I don't say this to scold you or condemn you if you struggle. Just the opposite. I say it to encourage you that just like behavioral conformity to Jesus is a life-long battle with wrong deeds, and emotional conformity to Jesus is a life-long battle with wrong feelings, so intellectual conformity to Jesus is a life-long battle with wrong thinking. So I am never surprised when some folks stumble over the harder teachings of Scripture. Conformity to Christ does not come all at once, neither, behavioral, nor emotional, nor intellectual.

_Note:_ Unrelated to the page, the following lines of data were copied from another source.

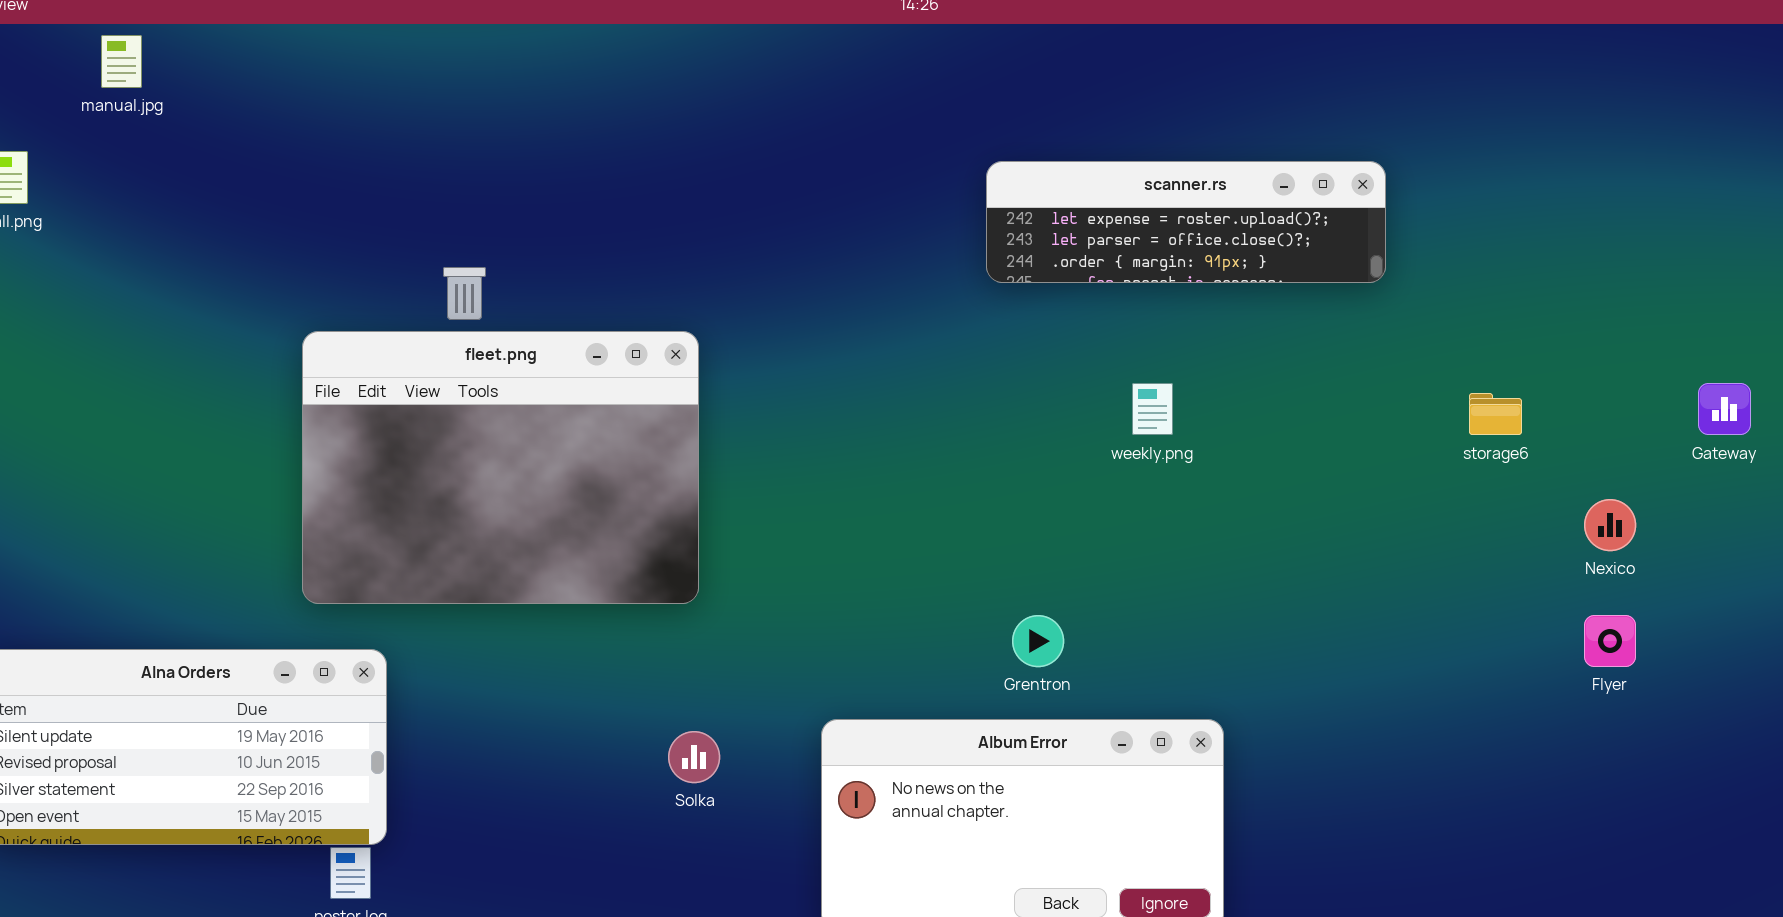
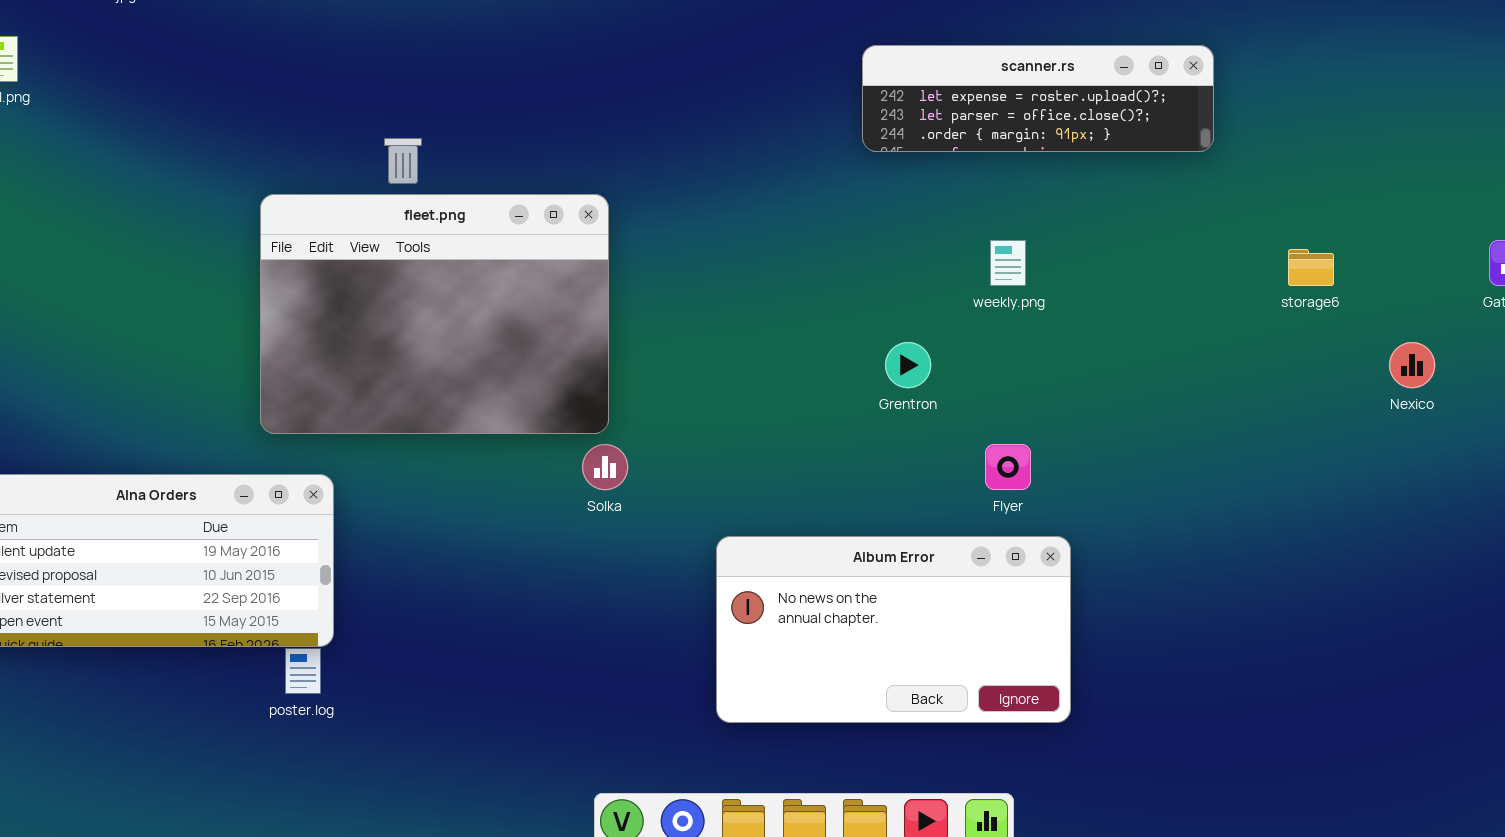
Grentron: [1012,615,1064,667] -> [885,342,931,388], moved
Flyer: [1584,615,1636,667] -> [985,444,1031,490], moved
Solka: [668,731,720,783] -> [582,444,628,490], moved

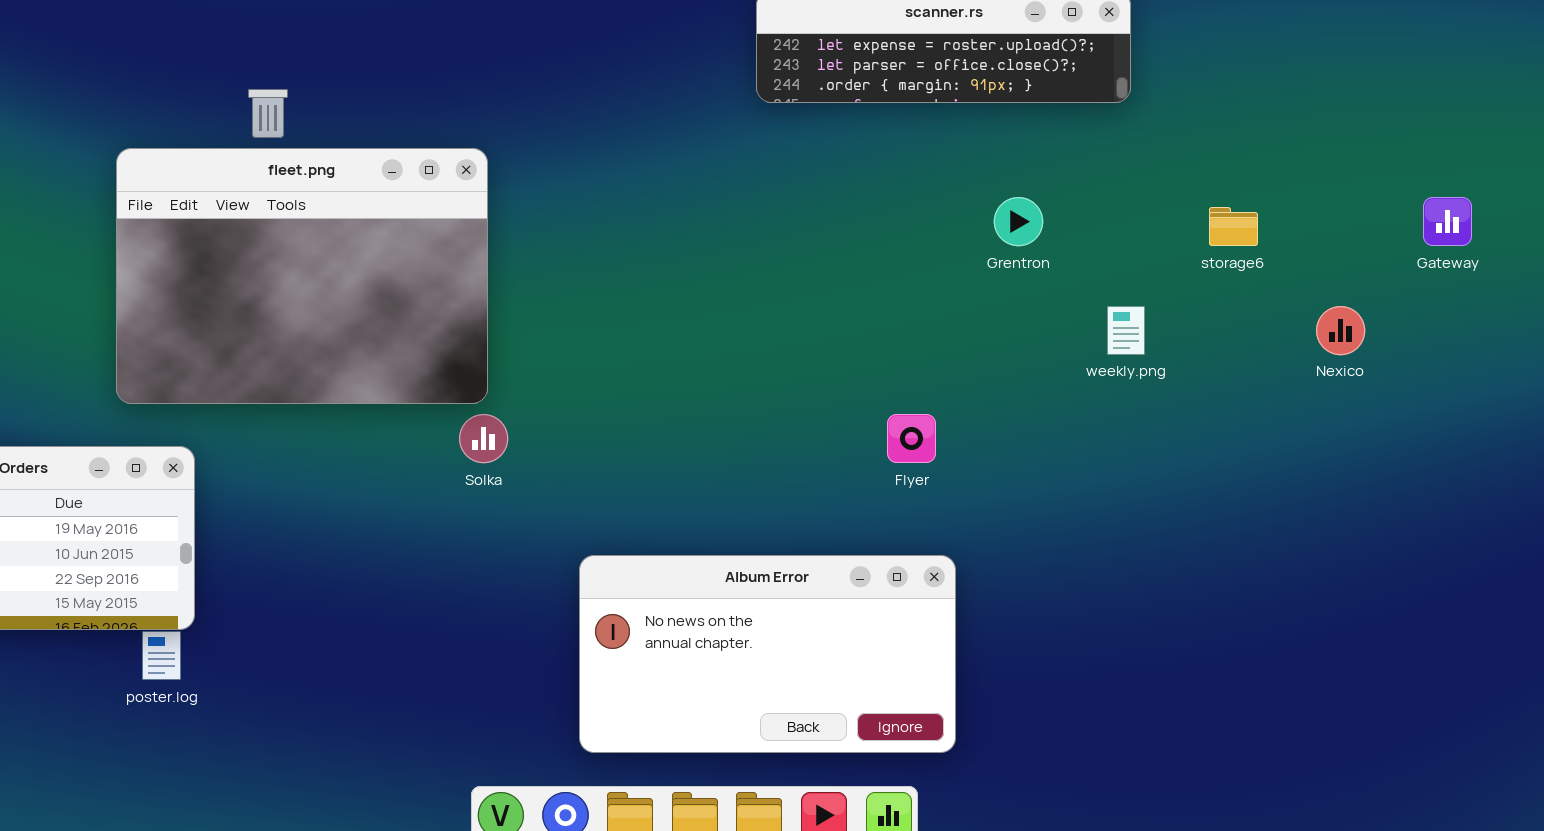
weekly.png: [990,240,1026,286] -> [1107,306,1145,355], moved
Grentron: [885,342,931,388] -> [994,197,1043,246], moved
Album Error: [716,536,1071,723] -> [579,555,956,753], moved

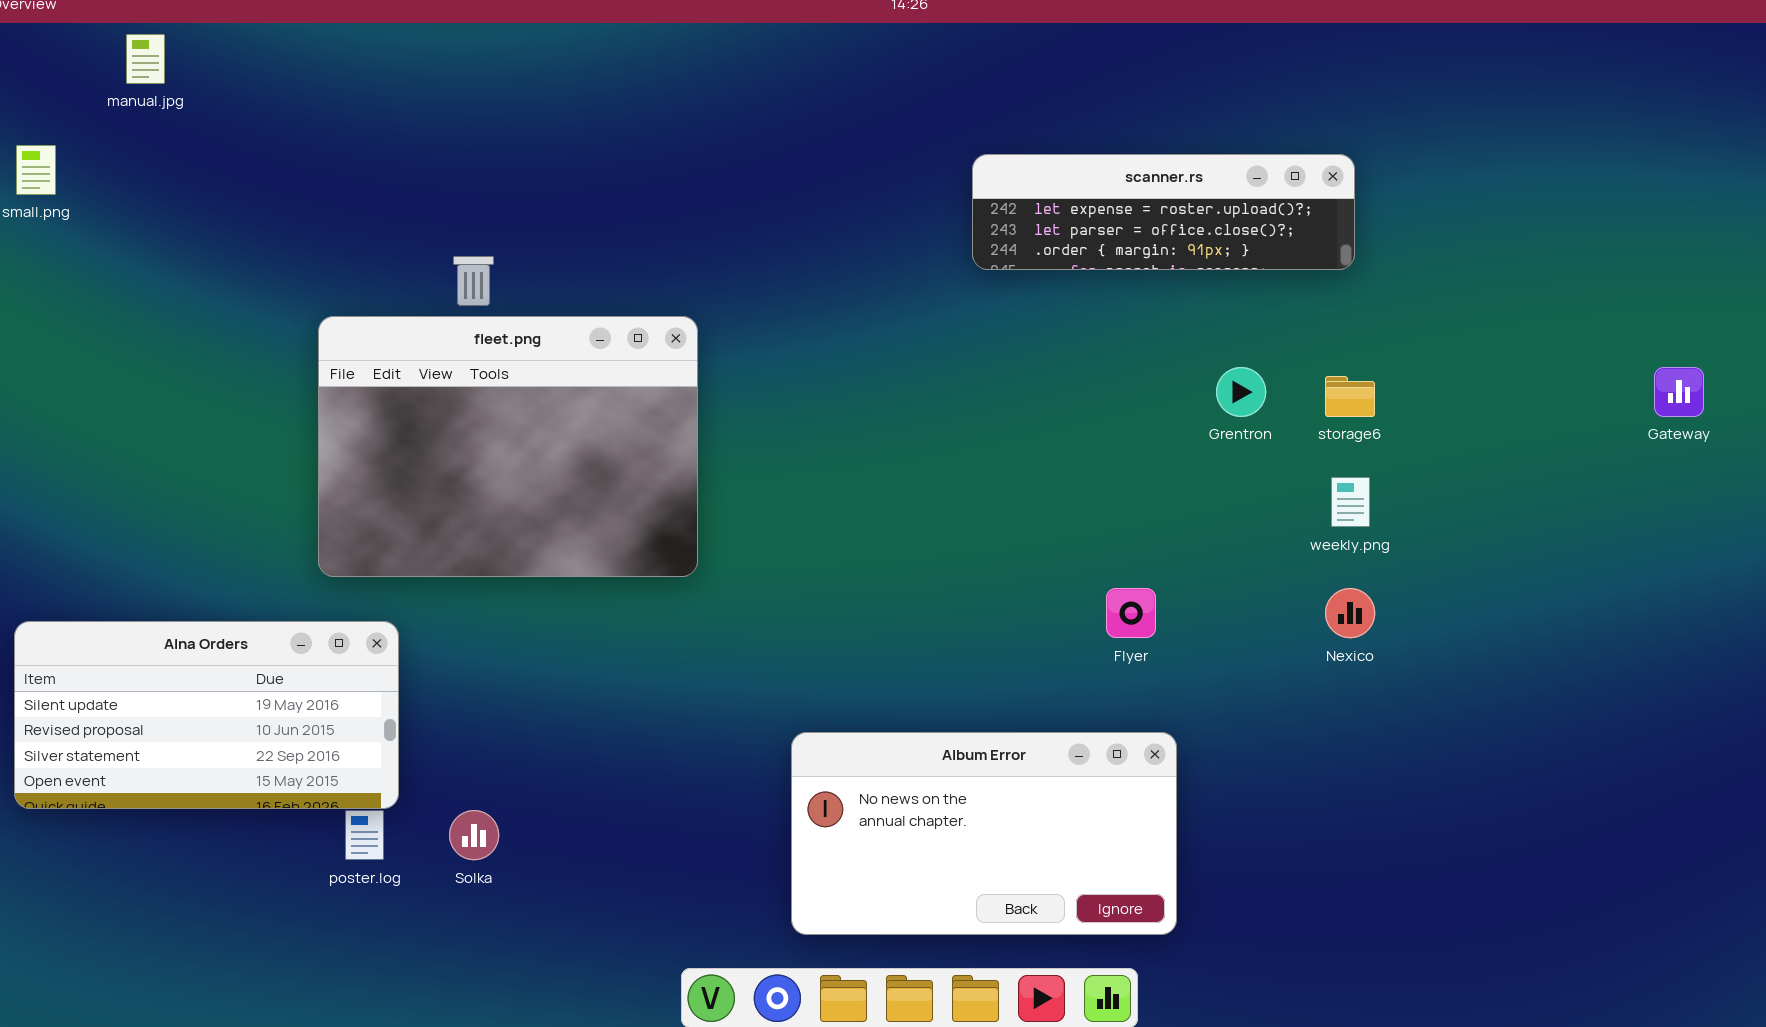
storage6: [1209,207,1258,246] -> [1325,376,1375,417], moved
Nexico: [1316,306,1365,355] -> [1325,588,1375,638], moved
Solka: [459,414,508,463] -> [449,810,499,860], moved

So let's pray for each other, that in every way Christ might be exalted through our conformity to him, and we might enjoy the massive assurance that because of our election and predestination everything will work together for our good. And if you sit there wondering: am I among the chosen, the predestined, the called, here's how you can know: Do you see Jesus as more to be desired than anything else, and sufficient to save you from your sin, and satisfy your heart forever? That is the mark of God's child. He who has the Son has life (1 John 5:12). To as many as received him, to them God gave the right to be become the children of God (John 1:12). Receive him!